The other thing that really kept me going, however, were my friends who became my cheer squad that day, chasing me down the mountain with signs, cowbells, smiles, laughter; they were amazing! They cheered me on from no less than 5 different spots on the course; earlier in the race I breezed by with my arms raised, bolstered by their voices! After I was hurt (and I didn’t tell them, but I think they figured it out), I hobbled by and found real strength and energy in their supportive words.
As I approached mile 23, anticipating seeing my husband, my left foot, which was dragging, caught some torn up asphalt and I tripped and splatted into the road. Somehow I managed to bang up my right knee, right shoulder, left side of my forehead AND left side of my ribcage. I looked up from the ground to see a handful of volunteers: “Ma’am, are you okay?”
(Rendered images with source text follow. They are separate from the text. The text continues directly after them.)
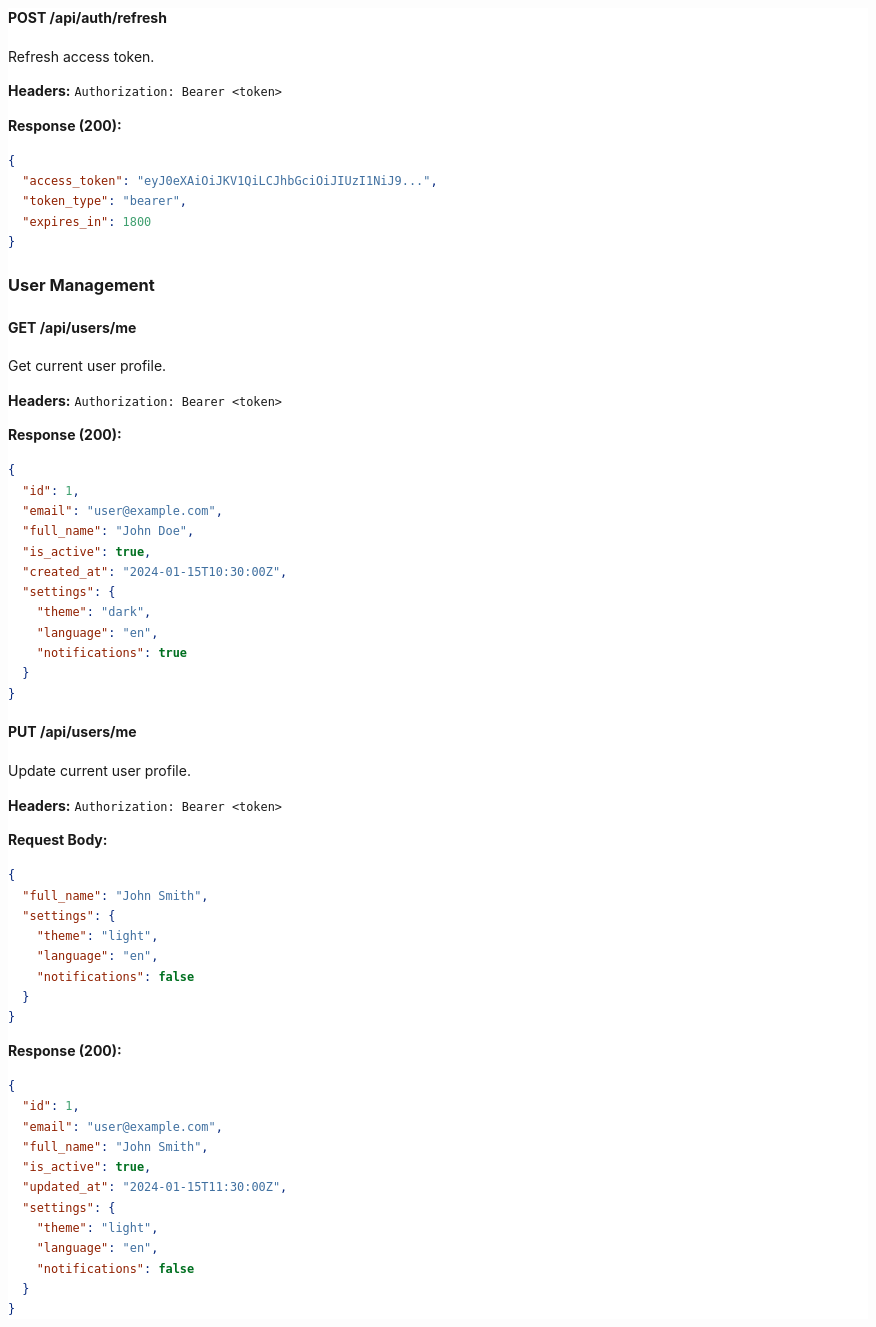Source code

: #### POST /api/auth/refresh
Refresh access token.

**Headers:** `Authorization: Bearer <token>`

**Response (200):**
```json
{
  "access_token": "eyJ0eXAiOiJKV1QiLCJhbGciOiJIUzI1NiJ9...",
  "token_type": "bearer",
  "expires_in": 1800
}
```

### User Management

#### GET /api/users/me
Get current user profile.

**Headers:** `Authorization: Bearer <token>`

**Response (200):**
```json
{
  "id": 1,
  "email": "user@example.com",
  "full_name": "John Doe",
  "is_active": true,
  "created_at": "2024-01-15T10:30:00Z",
  "settings": {
    "theme": "dark",
    "language": "en",
    "notifications": true
  }
}
```

#### PUT /api/users/me
Update current user profile.

**Headers:** `Authorization: Bearer <token>`

**Request Body:**
```json
{
  "full_name": "John Smith",
  "settings": {
    "theme": "light",
    "language": "en",
    "notifications": false
  }
}
```

**Response (200):**
```json
{
  "id": 1,
  "email": "user@example.com",
  "full_name": "John Smith",
  "is_active": true,
  "updated_at": "2024-01-15T11:30:00Z",
  "settings": {
    "theme": "light",
    "language": "en",
    "notifications": false
  }
}
```
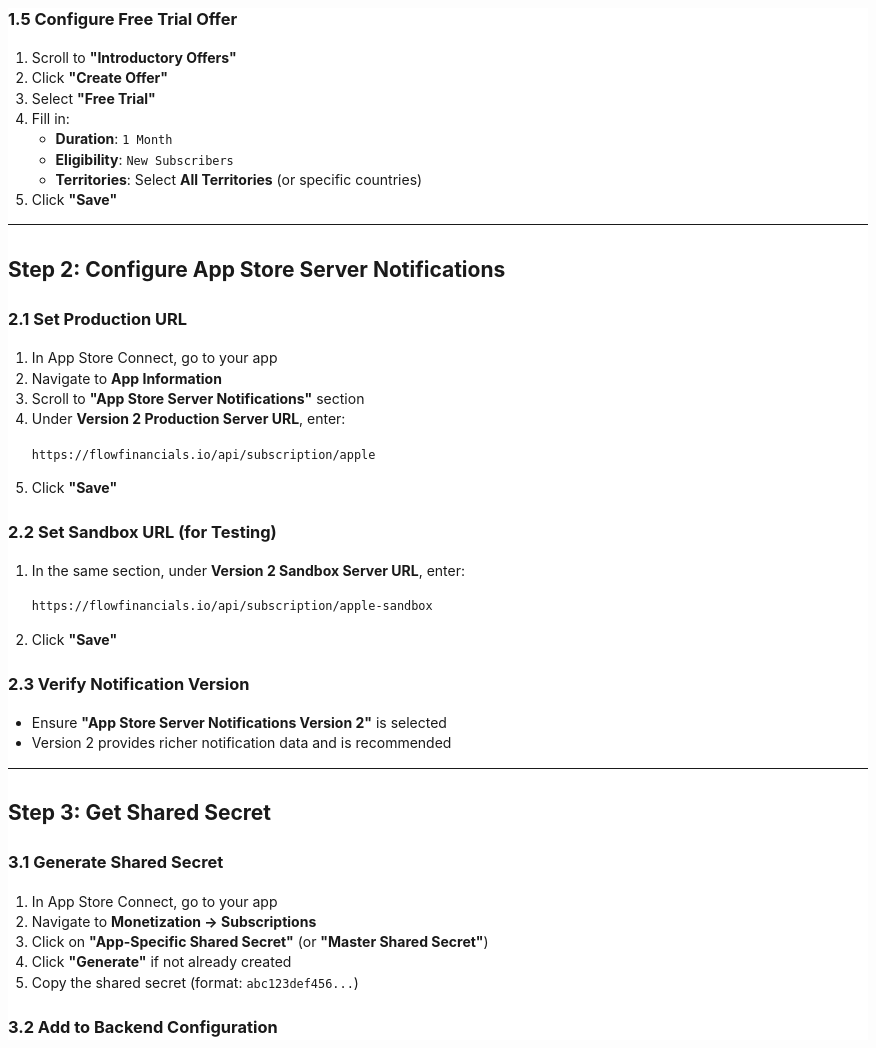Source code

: ### 1.5 Configure Free Trial Offer

1. Scroll to **"Introductory Offers"**
2. Click **"Create Offer"**
3. Select **"Free Trial"**
4. Fill in:
   - **Duration**: `1 Month`
   - **Eligibility**: `New Subscribers`
   - **Territories**: Select **All Territories** (or specific countries)
5. Click **"Save"**

---

## Step 2: Configure App Store Server Notifications

### 2.1 Set Production URL

1. In App Store Connect, go to your app
2. Navigate to **App Information**
3. Scroll to **"App Store Server Notifications"** section
4. Under **Version 2 Production Server URL**, enter:
   ```
   https://flowfinancials.io/api/subscription/apple
   ```
5. Click **"Save"**

### 2.2 Set Sandbox URL (for Testing)

1. In the same section, under **Version 2 Sandbox Server URL**, enter:
   ```
   https://flowfinancials.io/api/subscription/apple-sandbox
   ```
2. Click **"Save"**

### 2.3 Verify Notification Version

- Ensure **"App Store Server Notifications Version 2"** is selected
- Version 2 provides richer notification data and is recommended

---

## Step 3: Get Shared Secret

### 3.1 Generate Shared Secret

1. In App Store Connect, go to your app
2. Navigate to **Monetization → Subscriptions**
3. Click on **"App-Specific Shared Secret"** (or **"Master Shared Secret"**)
4. Click **"Generate"** if not already created
5. Copy the shared secret (format: `abc123def456...`)

### 3.2 Add to Backend Configuration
Um. NOPE. I was dazed. I was bleeding. I couldn’t breathe (my ribcage was killing me). Holy. Cow. When is this race going to be over?? I pulled myself to my feet, grabbed some water to wash off my wounds, and moved on.
I finally reached my husband who, while understood I was super slow from a hamstring blow up, wasn’t aware of the fall until he saw my bloody knee and shoulder. A pained expression washed over his face. Seeing that, I began to choke up, only the physical act of choking up was excruciating – of course it was, because why should I get to cry? So we continued on; I got slower and slower as I became breathless with each step, not being able to take deep breaths, or even normal breaths. But I kept moving forward; along the final mile, my cheering friends once again greeted me, along with some more friends who I didn’t know would be there – what an amazing surprise! As horrible as I felt, as in pain as I was, I was so damn happy over the course of that last mile, and I credit that 100% to my husband and my friends.
I approached the finish; I wouldn’t be “stuffing it in.” Nope. No more falling. No more hurting. I hobbled in but, seeing the photographer at the finish line, I threw up my hands and smiled. Why? Because I was so, so happy that I managed to finish that race!
Ironically, it wasn’t even my worst marathon time; like, not even by a long shot. 4:18:09 isn’t a BQ but in any other circumstance I would be so pleased with that time. So I’ll take it.
I stopped at the medical tent; the medical voluteer listened to my lungs to make sure I hadn’t done serious damage. He cleaned up my knee and gave me ice for, well, everything. I had a friend who was running her 2nd marathon that day and, with all the love and support I’d just received, I definitely wanted to pay it forward, so we waited along the final stretch and cheered runners in until we saw her. While waiting, I sucked down a double margarita (my amazing friends brought it to me at the finish), shed some quiet tears, and reflected. I don’t know where my Boston dream goes from here.